Daily sales, monthly sales, yearly sales, going back 10 years for comparisons.
On road versus in store
Performance measurements
Average ticket time
Table turnover rate
Coupons sold
Most popular coupon used
Top customers
These are just a drop in the bucket of my reports that are instantly calculated whenever I need them.
Delivery commissions
Online ordering
Not having to know the price of all 79 menu items, or even worse their 639 modifiers.
Not having to run every ticket to the kitchen.
Not having to write the same thing down four different times.
Staff members not having to decipher everyone’s chicken scratch or their own custom abbreviations for each item.
Manually calculating prices, taxes, oh man the list goes on.
Just way way way way too much room for errors here. My company would probably lose the cost of the point-of-sale system every year if we didn’t have one.

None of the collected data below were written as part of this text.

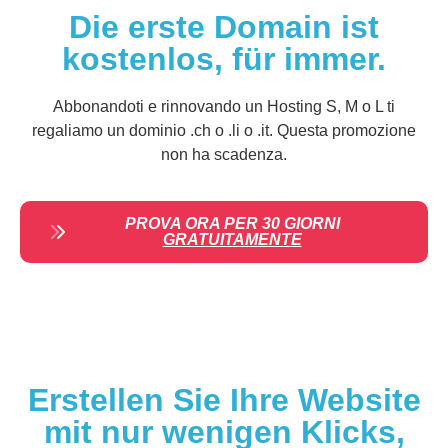
Die erste Domain ist
kostenlos, für immer.
Abbonandoti e rinnovando un Hosting S, M o L ti
regaliamo un dominio .ch o .li o .it. Questa promozione
non ha scadenza.
PROVA ORA PER 30 GIORNI
GRATUITAMENTE
Erstellen Sie Ihre Website
mit nur wenigen Klicks,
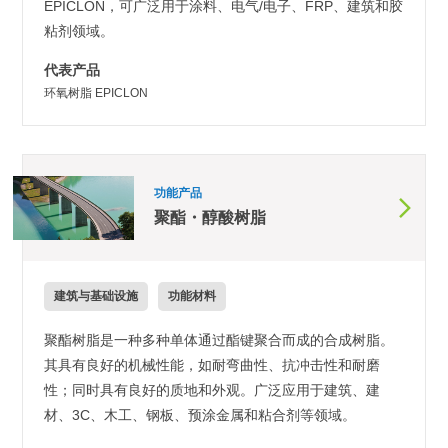
EPICLON，可广泛用于涂料、电气/电子、FRP、建筑和胶
粘剂领域。
代表产品
环氧树脂 EPICLON
功能产品
聚酯・醇酸树脂
建筑与基础设施
功能材料
聚酯树脂是一种多种单体通过酯键聚合而成的合成树脂。
其具有良好的机械性能，如耐弯曲性、抗冲击性和耐磨
性；同时具有良好的质地和外观。广泛应用于建筑、建
材、3C、木工、钢板、预涂金属和粘合剂等领域。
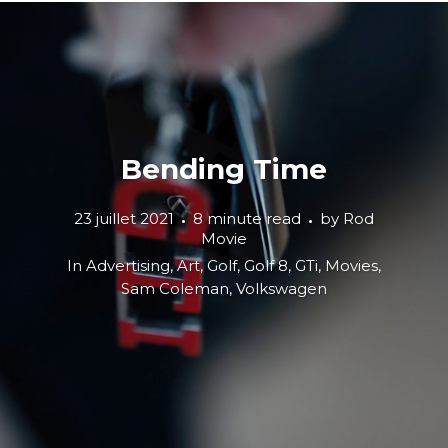
Bending Time
23 juillet 2021
8 minute read
by
Rod
Movie
In
Advertising
,
Art
,
Golf
,
Golf 8
,
GTi
,
Movies
,
Sam Coleman
,
Volkswagen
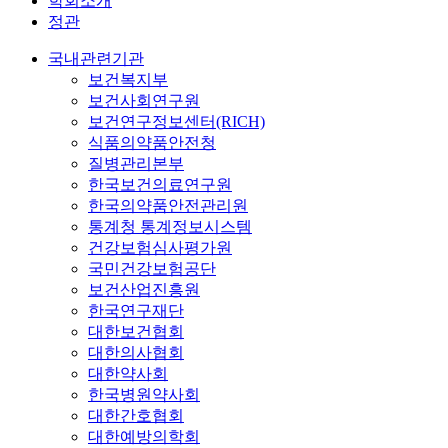
학회소개
정관
국내관련기관
보건복지부
보건사회연구원
보건연구정보센터(RICH)
식품의약품안전청
질병관리본부
한국보건의료연구원
한국의약품안전관리원
통계청 통계정보시스템
건강보험심사평가원
국민건강보험공단
보건산업진흥원
한국연구재단
대한보건협회
대한의사협회
대한약사회
한국병원약사회
대한간호협회
대한예방의학회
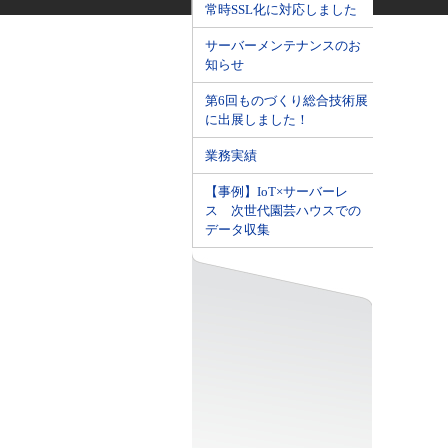
常時SSL化に対応しました
サーバーメンテナンスのお
知らせ
第6回ものづくり総合技術展
に出展しました！
業務実績
【事例】IoT×サーバーレ
ス 次世代園芸ハウスでの
データ収集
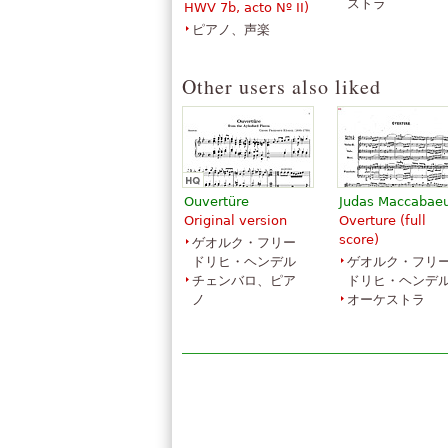
ストラ
HWV 7b, acto Nº II)
ピアノ、声楽
I Know That My
Come Unto Him
Redeemer Liveth
(from Messiah)
(from Messiah)
Other users also liked
￥632.93
￥632.93
Voice
Voice
G. Schirmer
G. Schirmer
Ouvertüre
Judas Maccabae
Original version
Overture (full
score)
ゲオルク・フリー
ドリヒ・ヘンデル
ゲオルク・フリ
Messiah (Oratorio,
Messiah (Oratori
チェンバロ、ピア
ドリヒ・ヘンデ
1741)
1741) - Violin II
ノ
オーケストラ
￥793.16
￥793.16
Trombone, Choir
Violin, Choir
G. Schirmer
G. Schirmer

Does not having a point of sales system work? Sure it does, but sheesh, what a big step in the wrong direction.
Anyone doing any kind of real business, and I mean that in the nicest way, could never get away with using pen and paper. Not in today’s modern world. If they still are using pen and paper, they are doing it for two reasons. One would be the most obvious, to hide sales, labor, etc to pay less tax, and two would be… wait, I can’t even think of a second reason.
I’m not saying that you wouldn’t be able to operate without a point of sales system, because you would, and you can, and people do, but you’d be wasting a massive amount of time, losing a massive amount of money, and wouldn’t have any kind of real statistical tools to help you build your business. You’d be spending all your time to calculate every single ticket you’ve ever written and every single time sheet from every employee who’s worked for you from the day you opened in all 500 different ways that my POS can with the click of a button. Simply absurd.
Now, if you make a few items here and there, just opened the doors and times are tough, have just your family working for you and could really care less about the details or statistics of your business other than your bank account being positive or negative, by all means, don’t bother using a point of sales system.
But if you take your business seriously and plan on growing, drop what you are doing and get yourself a point of sales system.
P. S. I know I’m going to have someone respond with, “I know this guy or that gal doing 8 million a year with just a few cash registers. All done by hand.”, and yeah, there are those people out there, and if you want to give it a shot, I can’t stop you, I can only tell you we’ve been doing it for 50 years and would never even think for a second to go back. The thought is comical actually.